---
name: jackson-inject-security
description: Security considerations for Jackson @JacksonInject annotation in Java applications. How to prevent JSON input from overriding server-injected values. Use this skill whenever reviewing code that uses @JacksonInject, when an attacker could supply JSON to override configuration objects, or when fixing deserialization vulnerabilities related to injectable values.
---

# Jackson @JacksonInject Security

## The Problem

`@JacksonInject` is used to inject server-side values (from Guice or ObjectMapper `InjectableValues`) into deserialized objects. By default, Jackson **allows JSON input to override** injected values if a matching key is found in the JSON.
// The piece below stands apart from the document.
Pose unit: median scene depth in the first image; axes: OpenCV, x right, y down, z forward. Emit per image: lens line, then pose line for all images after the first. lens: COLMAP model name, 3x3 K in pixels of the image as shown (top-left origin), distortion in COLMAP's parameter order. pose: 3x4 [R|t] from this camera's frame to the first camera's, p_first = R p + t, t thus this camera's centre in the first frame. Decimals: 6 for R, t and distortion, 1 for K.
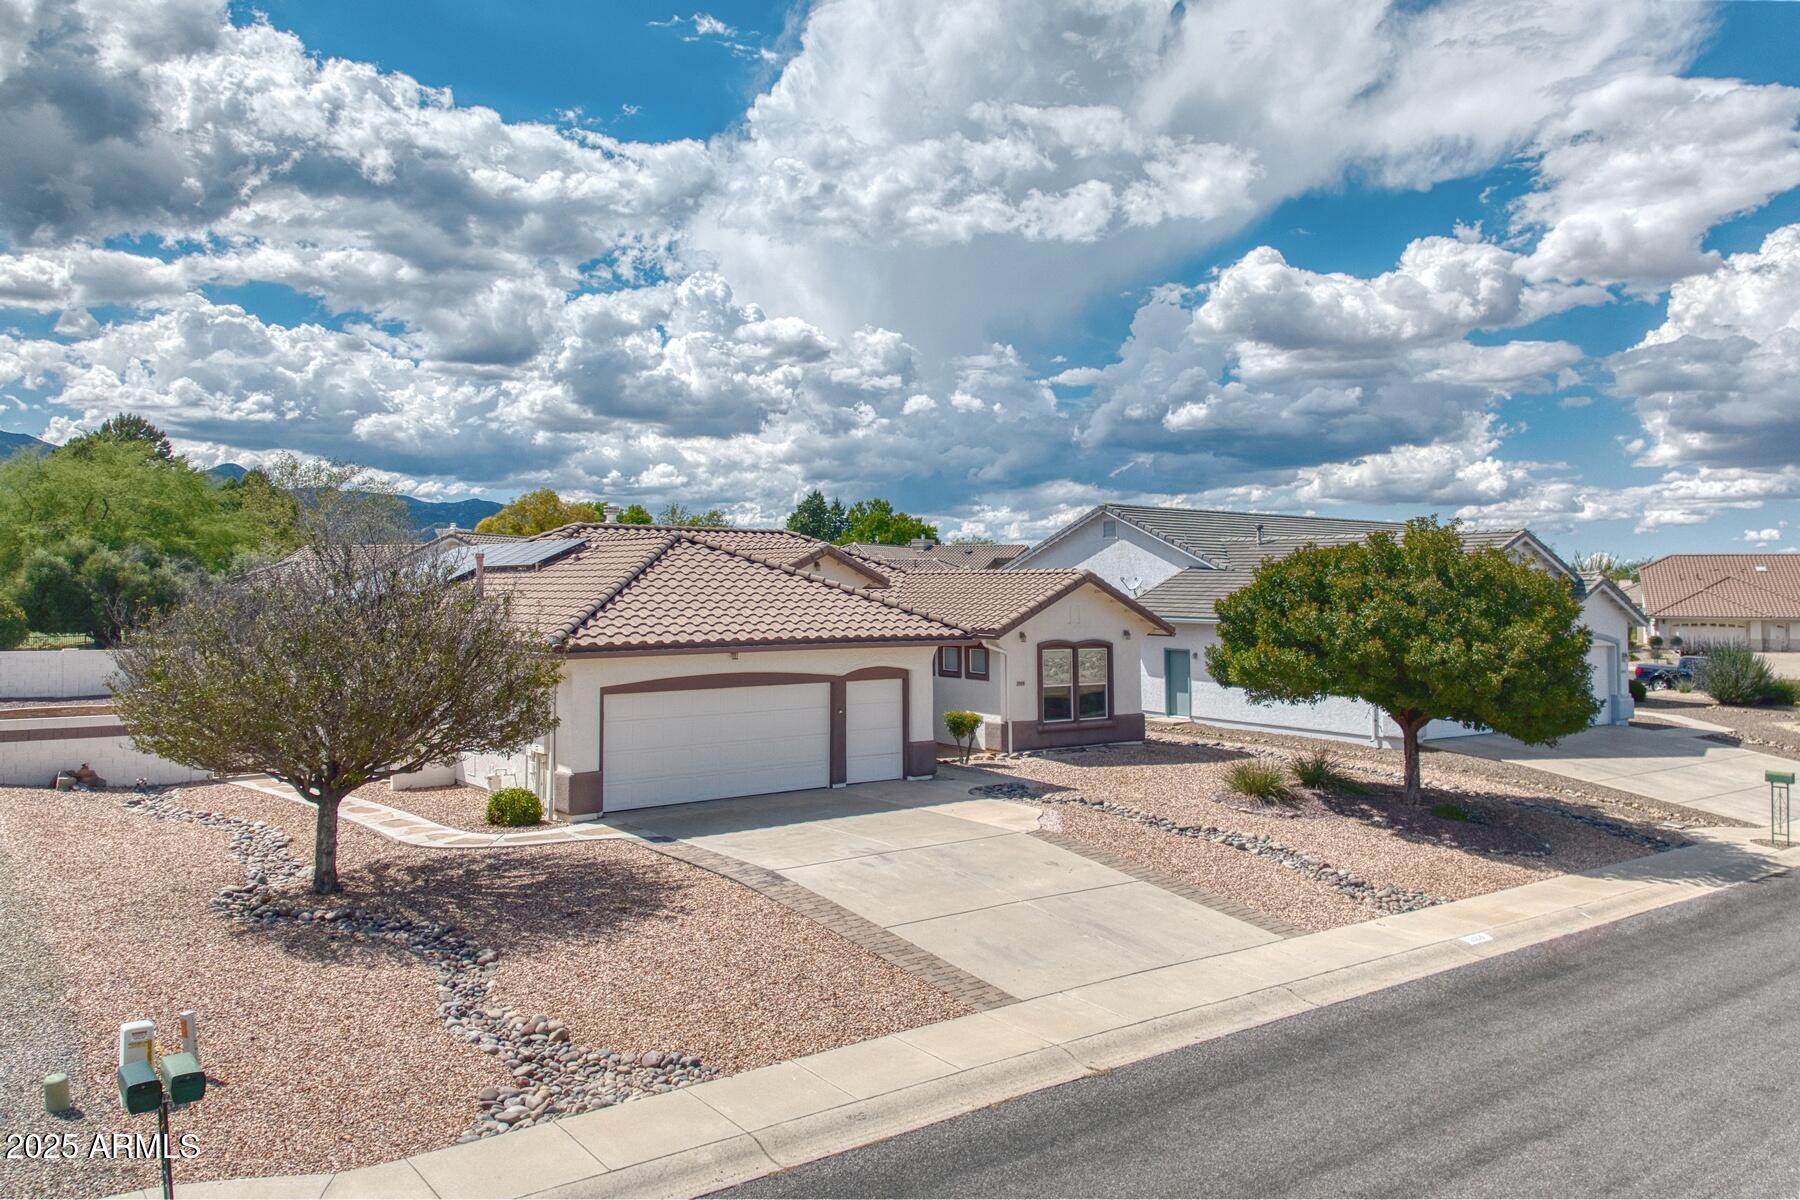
lens RADIAL K [[1316.7, 0, 900.0], [0, 1316.7, 600.0], [0, 0, 1]] dist [0.003411, 0.000793]
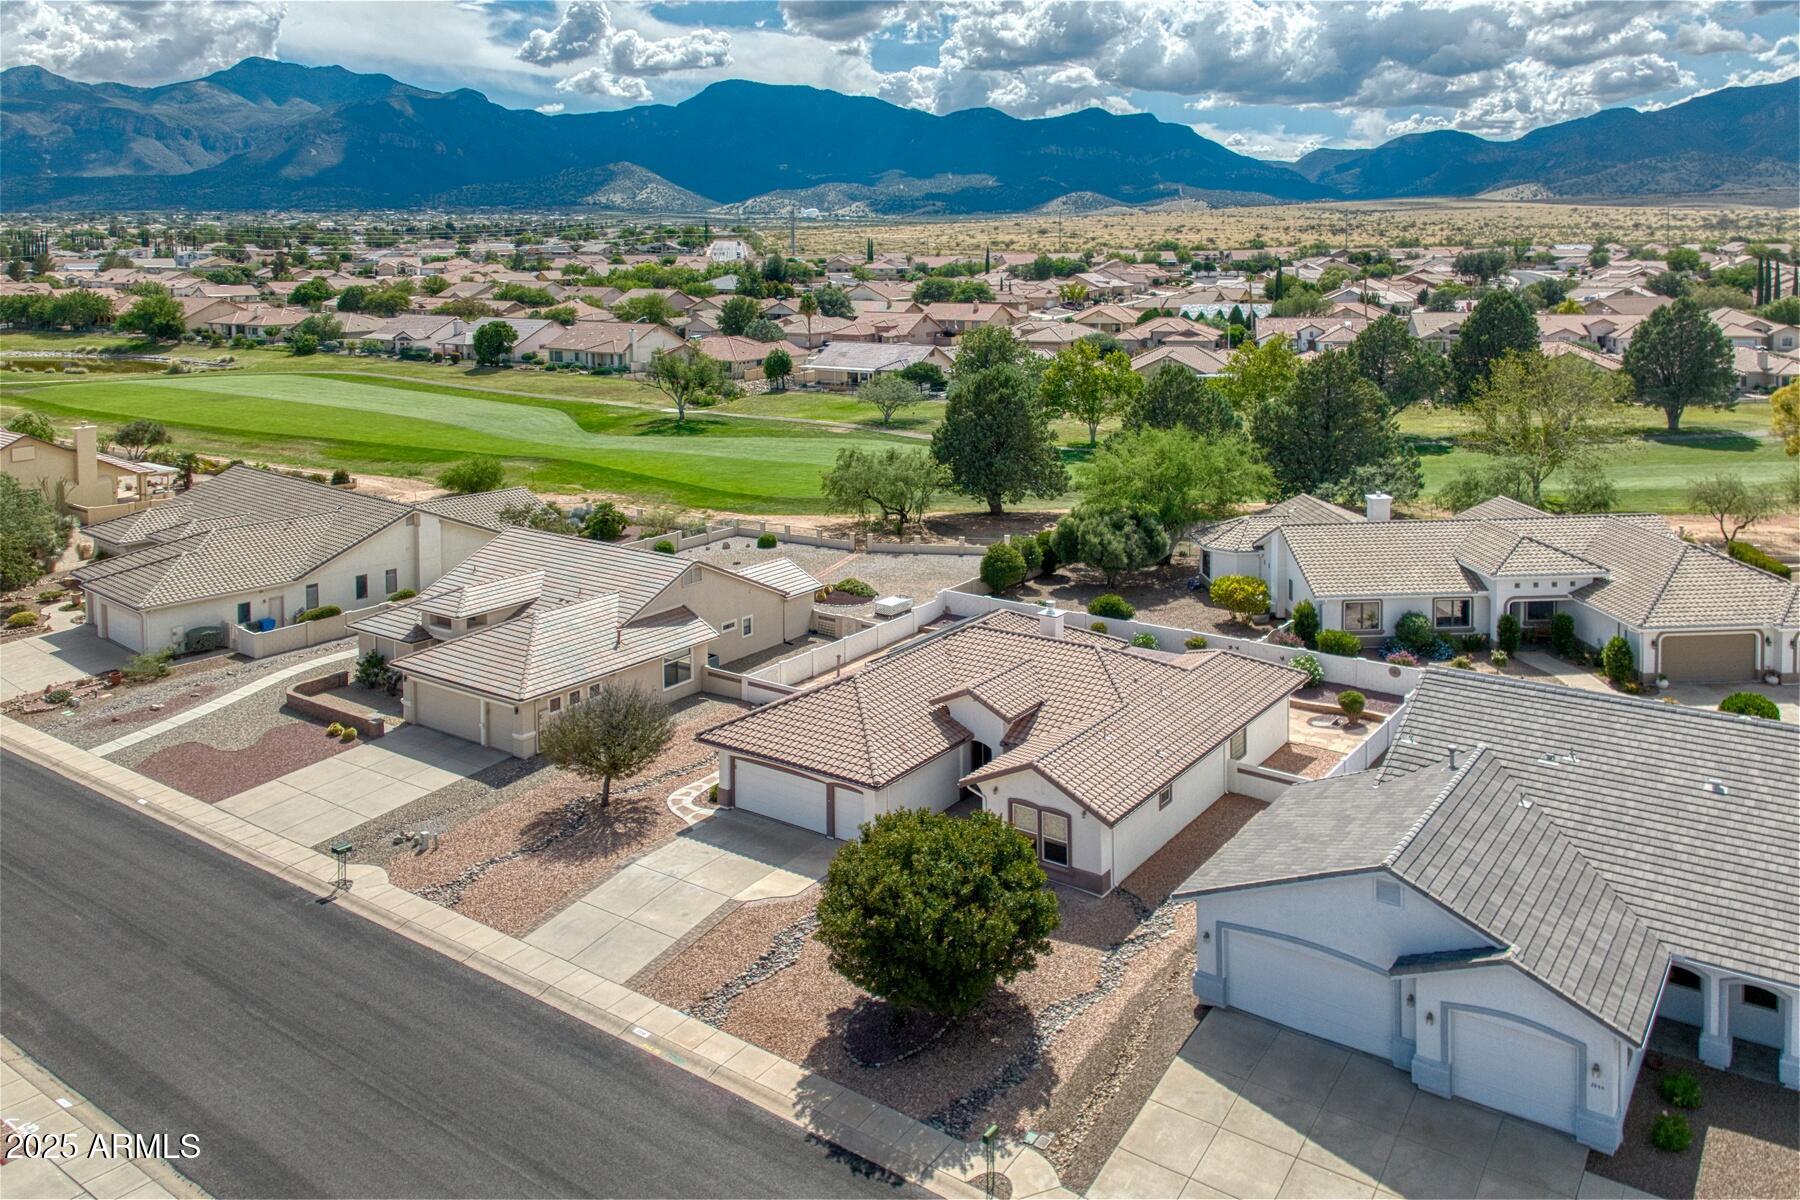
lens RADIAL K [[1316.7, 0, 900.0], [0, 1316.7, 600.0], [0, 0, 1]] dist [0.003411, 0.000793]
pose [[0.300846, 0.225978, -0.926513, 2.277613], [0.010911, 0.970641, 0.240284, -0.882282], [0.953610, -0.082397, 0.289548, 0.817543]]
This creates a vulnerability: an attacker can supply a crafted JSON field (often using the empty string key `""`) to override what should be a trusted server-side configuration value.

## Safe vs Unsafe Usage

**Unsafe (default behavior):**
```java
@JsonCreator
public MyClass(
    @JsonProperty("name") String name,
    @JacksonInject MyConfig config  // JSON can override this!
) { ... }
```

**Safe:**
```java
@JsonCreator
public MyClass(
    @JsonProperty("name") String name,
    @JacksonInject(useInput = OptBoolean.FALSE) MyConfig config  // JSON cannot override
) { ... }
```

## The `useInput` Parameter

| Value | Behavior |
|-------|----------|
| `OptBoolean.TRUE` | Allow JSON input to provide/override the injected value |
| `OptBoolean.FALSE` | **Never** use JSON input; always use server-injected value |
| `OptBoolean.DEFAULT` | Jackson decides (usually allows input override) |

## Required Import

```java
import com.fasterxml.jackson.annotation.OptBoolean;
```

## Empty String Key Attack

The empty key `""` is a Jackson quirk where it can match `@JacksonInject` parameters without explicit IDs:

```json
{
  "normalField": "value",
  "": { "enabled": true }   // overrides @JacksonInject'd config
}
```

Jackson versions prior to 2.13 were particularly susceptible when `@JacksonInject` had no explicit ID specified.

## When to Apply This Fix

- Any `@JacksonInject` parameter that holds security-sensitive config (enabled/disabled flags, auth configs)
- When JSON payload comes from untrusted external sources (HTTP requests, user input)
- When deserialized objects control security behavior (feature flags, access control)

## Audit Checklist

Search for `@JacksonInject` in the codebase:
```bash
grep -r "@JacksonInject" --include="*.java" -l
```

For each occurrence, verify:
1. Is `useInput = OptBoolean.FALSE` set?
2. If not, can an attacker-controlled JSON payload reach this deserializer?
3. Does overriding the injected value change security behavior?